Internet cafe user kicked to death over 70c, court told

Natasha Reid

AN internet cafe owner kicked a customer to death in a row over 70c, a witness has told a murder trial.

Zhen Dong Zhao (36), a Chinese man with an address at Jervis Street in Dublin, has pleaded not guilty to murdering the 40-year-old on May 20, 2011.

Dubliner Noel Fegan was originally from Finglas, but had been living in Aughrim Street.

Mr Fegan's friend, John Wynne, yesterday told the Central Criminal Court that he witnessed his death outside e-Times internet cafe on Dublin's Wellington Quay.

He said he spent most days with Mr Fegan, whom he met years earlier on a rehabilitation course for drug addicts.

He said that he and Mr Fegan were in a queue outside Focus Ireland in Temple Bar that afternoon, when Mr Fegan got a 'call me' text from his daughter.

"He found it very unusual for his daughter to get in touch with him and he was worried," testified Mr Wynne.

He said that Mr Fegan had no credit and that there was no reply when he tried to call her from somebody else's phone so they decided to try an internet cafe.

They went to e-Times, which was run by the accused, and Mr Fegan went into a booth to phone his daughter.

"Noel came out of the box and I heard him telling the guy: 'All I could get was the answering machine'. The accused turned his screen around and it showed 70 cent," recalled Mr Wynne.

"Noel took two 20 cents out of his pocket and said that's all he had," he continued. "The accused reached out and gave Noel an open-hand slap and Noel reacted and gave one back."

He said that Mr Zhao then chased Mr Fegan outside. He said that when he followed them, his friend was lying on the ground with his head up against a railing. "I saw the accused kicking him straight in the head. I didn't see any body kicks," he said.

"I was roaring at him to stop. I put my arm out between them and said he has enough," said Mr Wynne. "He just ignored me.

"Noel was unconscious. There was no sign of life and he was still kicking him," he added. "He was purple. I knew he was dead."

He said that someone told Mr Zhao that he was in serious trouble.

"He smiled at them," said Mr Wynn. "He was standing over him, looking down, proud of what he'd done. That's the impression I got."

Pauline Whally, prosecuting, asked Mr Wynne if he heard anything during the assault.

"Just the echo of the boots into his head," replied the witness.

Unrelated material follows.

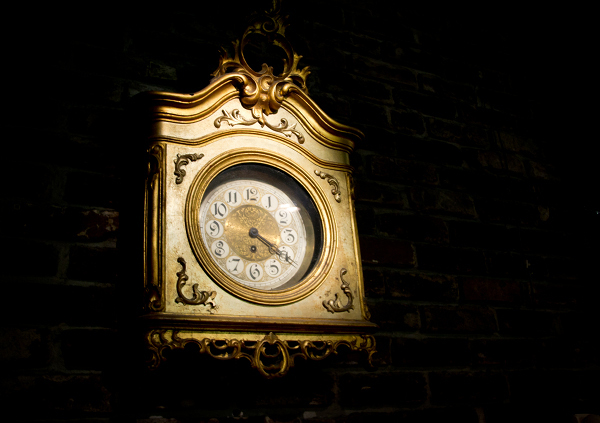
Where is `space to right of wall clock`? This screenshot has width=600, height=423. space to right of wall clock is located at coordinates (362, 239).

Ms Whally said it was the prosecution's case that Mr Fegan died of bleeding to the brain caused by the kicking to the head.

She said that, in his final garda interview, the accused admitted kicking Mr Fegan a number of times.

Mr Zhao told gardai that he'd had trouble with customers not paying in the past and wanted to teach them a lesson, she said.

However, he said he was sorry Mr Fegan had died.

"This man died and my life is ruined and both families have suffered as a result," he told gardai, she said.

However, she said that "One can be remorseful, but that doesn't mean it's not murder".

The trial continues before Mr Justice Patrick McCarthy.